→ **What the task asks**
Write out every line of the material below word for word, omitting the pictures.

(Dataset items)
────────────────────

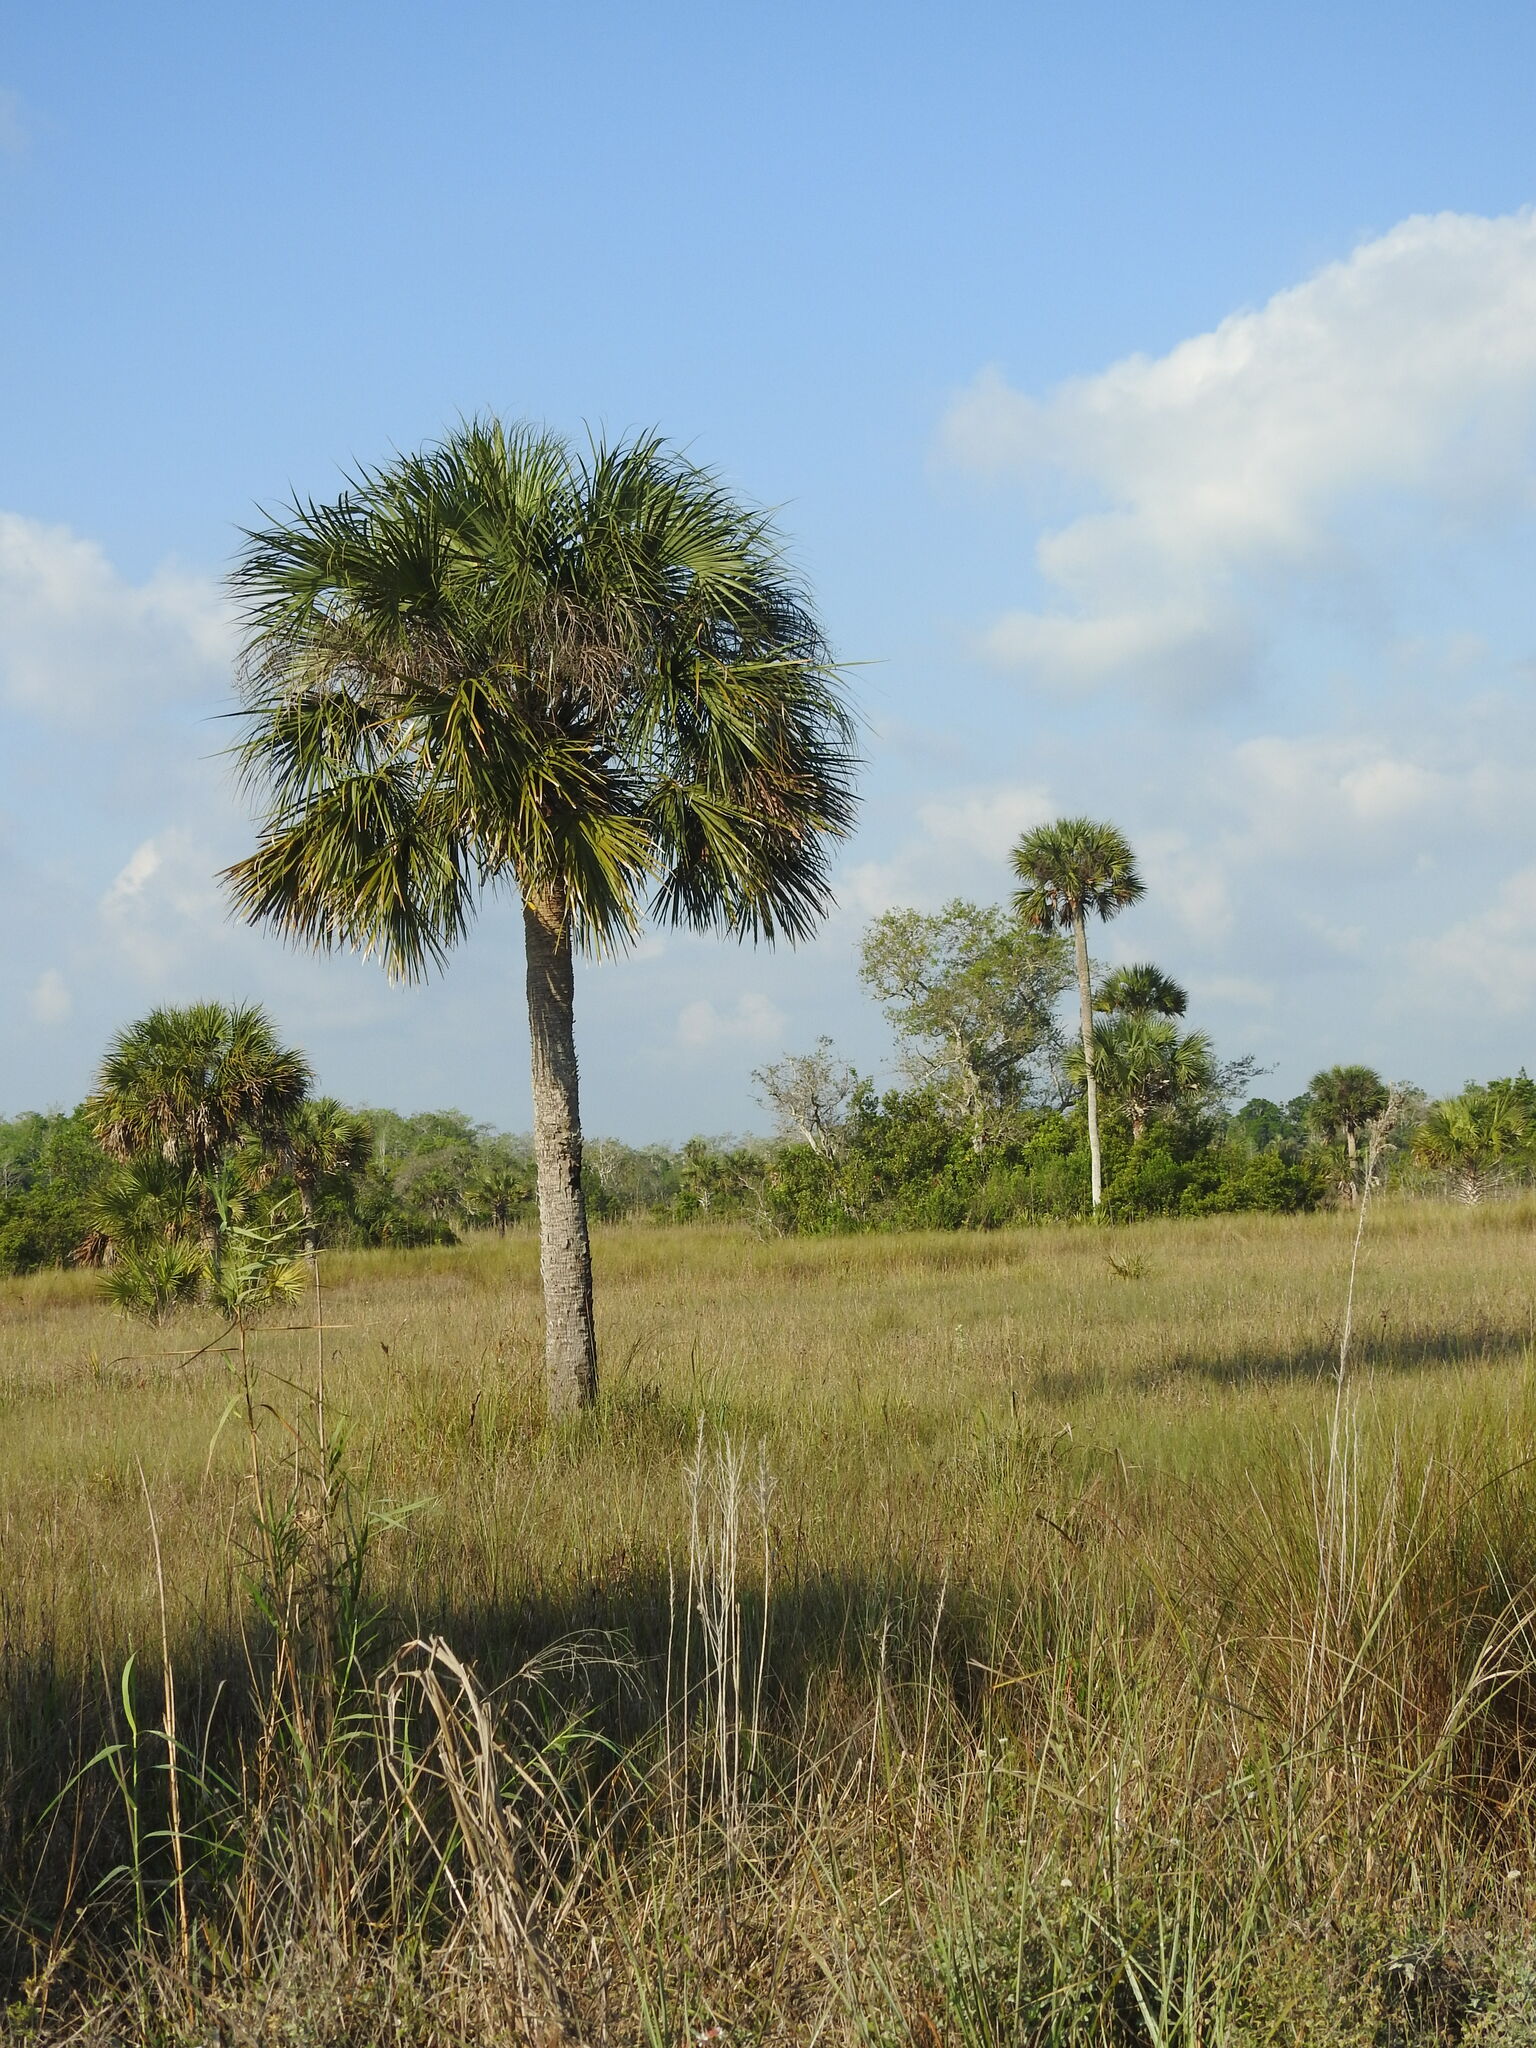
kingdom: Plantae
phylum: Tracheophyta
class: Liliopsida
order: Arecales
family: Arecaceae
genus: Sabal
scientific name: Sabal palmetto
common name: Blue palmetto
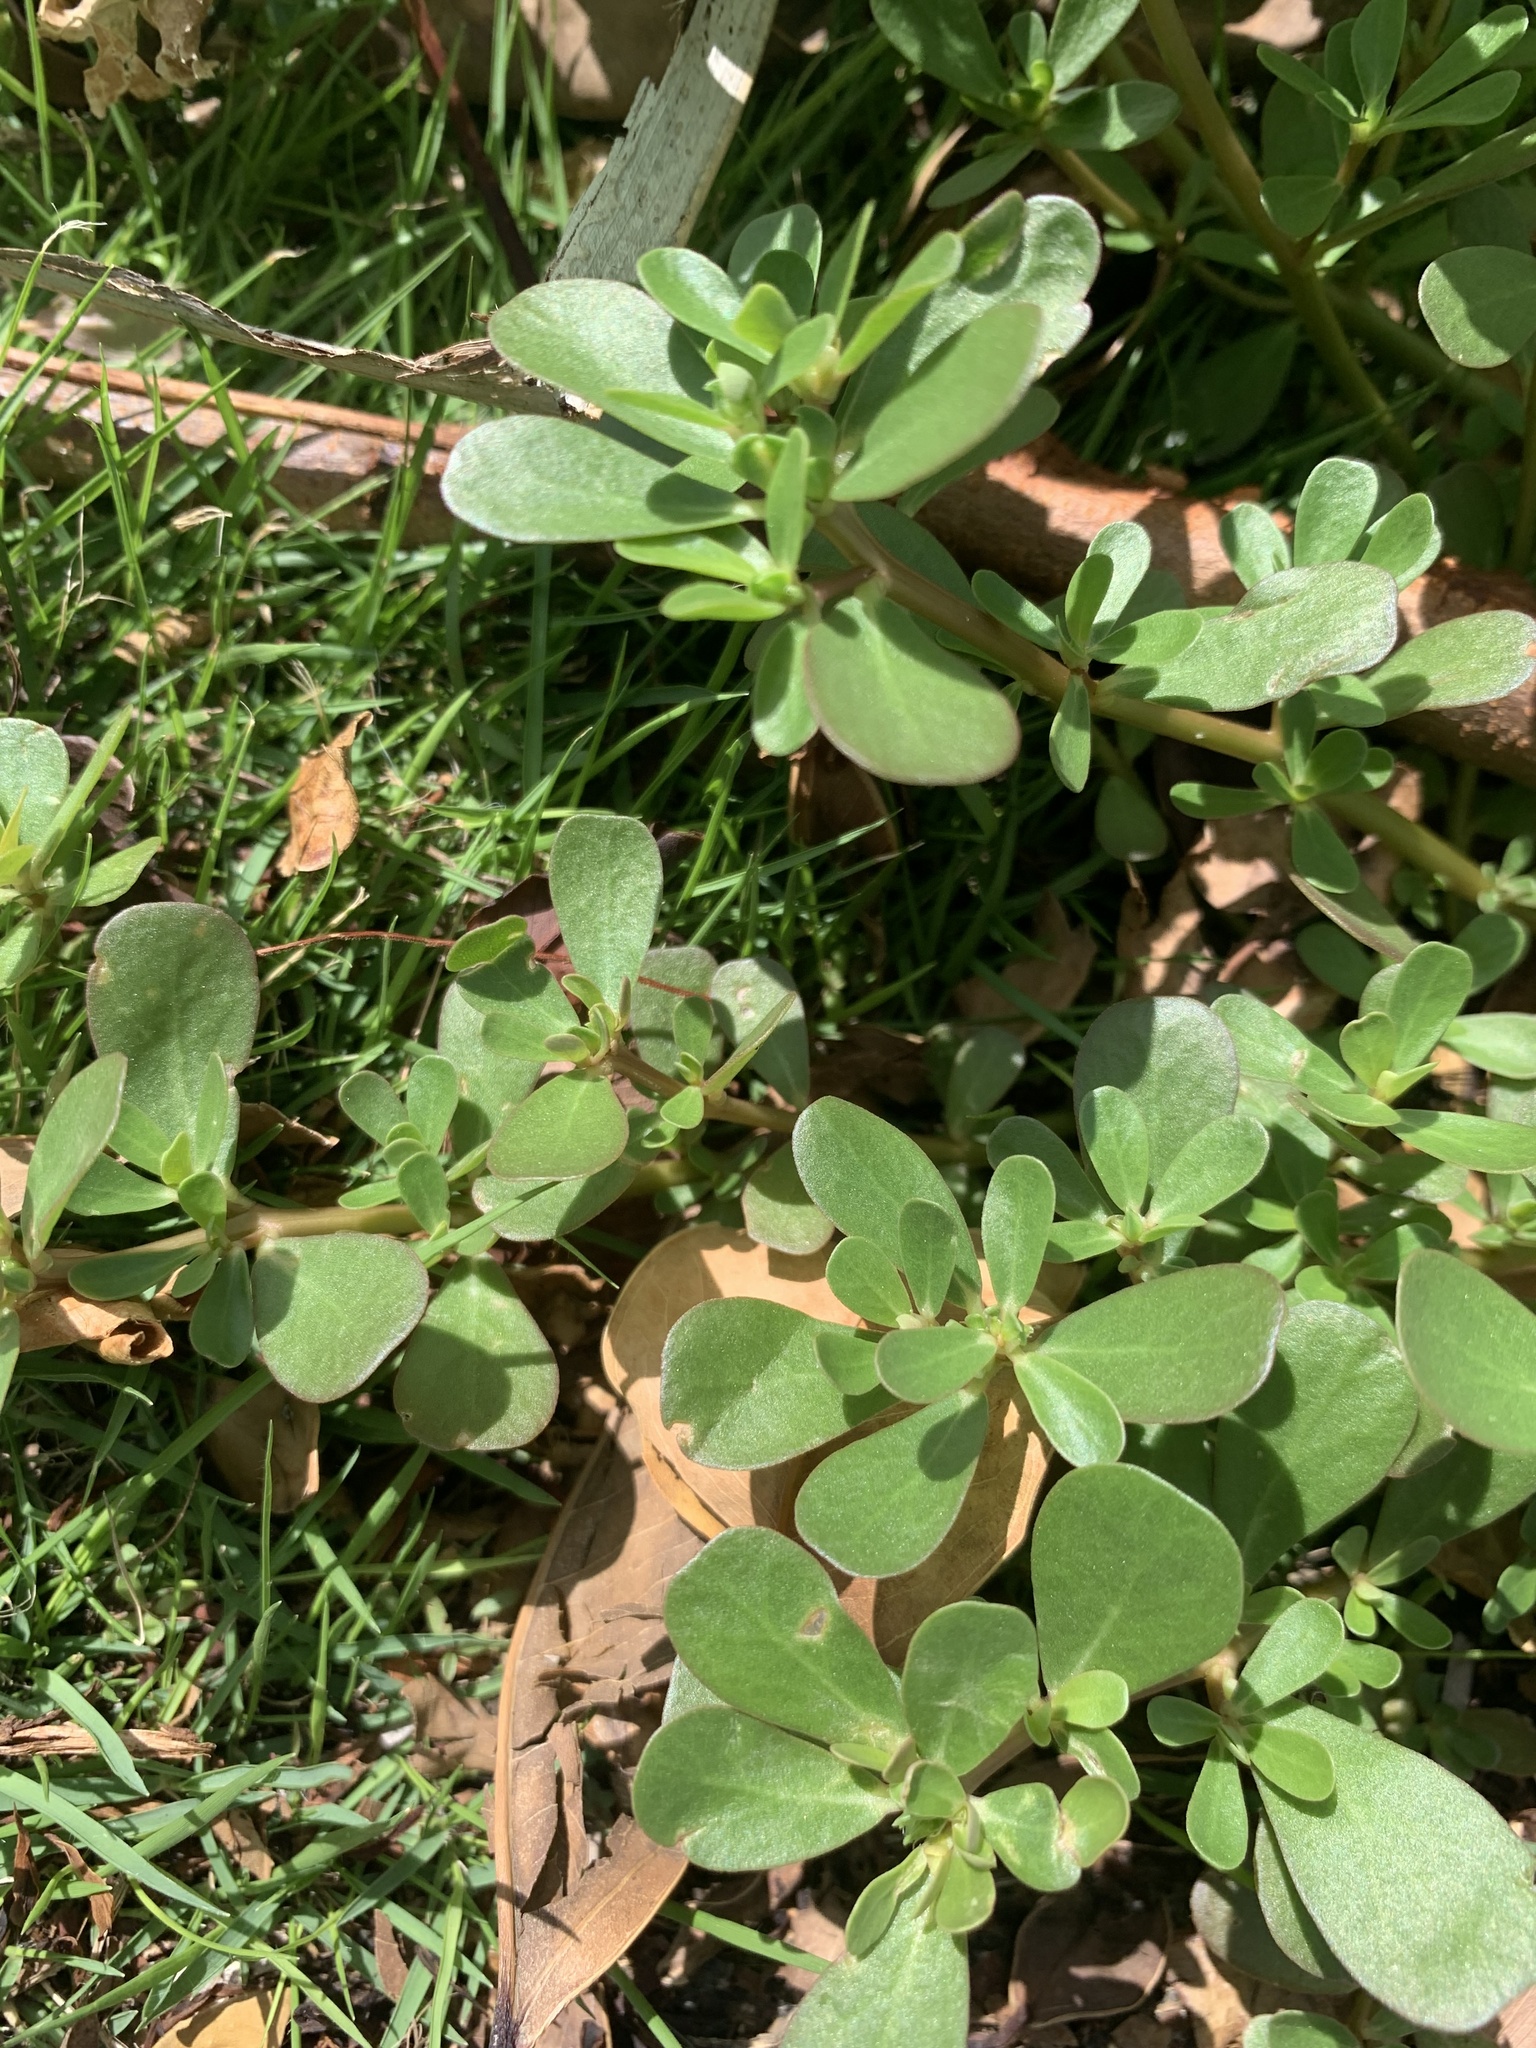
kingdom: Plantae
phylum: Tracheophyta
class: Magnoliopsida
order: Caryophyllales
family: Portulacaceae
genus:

────────────────────

→ **Right answer**
kingdom: Plantae
phylum: Tracheophyta
class: Liliopsida
order: Arecales
family: Arecaceae
genus: Sabal
scientific name: Sabal palmetto
common name: Blue palmetto
kingdom: Plantae
phylum: Tracheophyta
class: Magnoliopsida
order: Caryophyllales
family: Portulacaceae
genus:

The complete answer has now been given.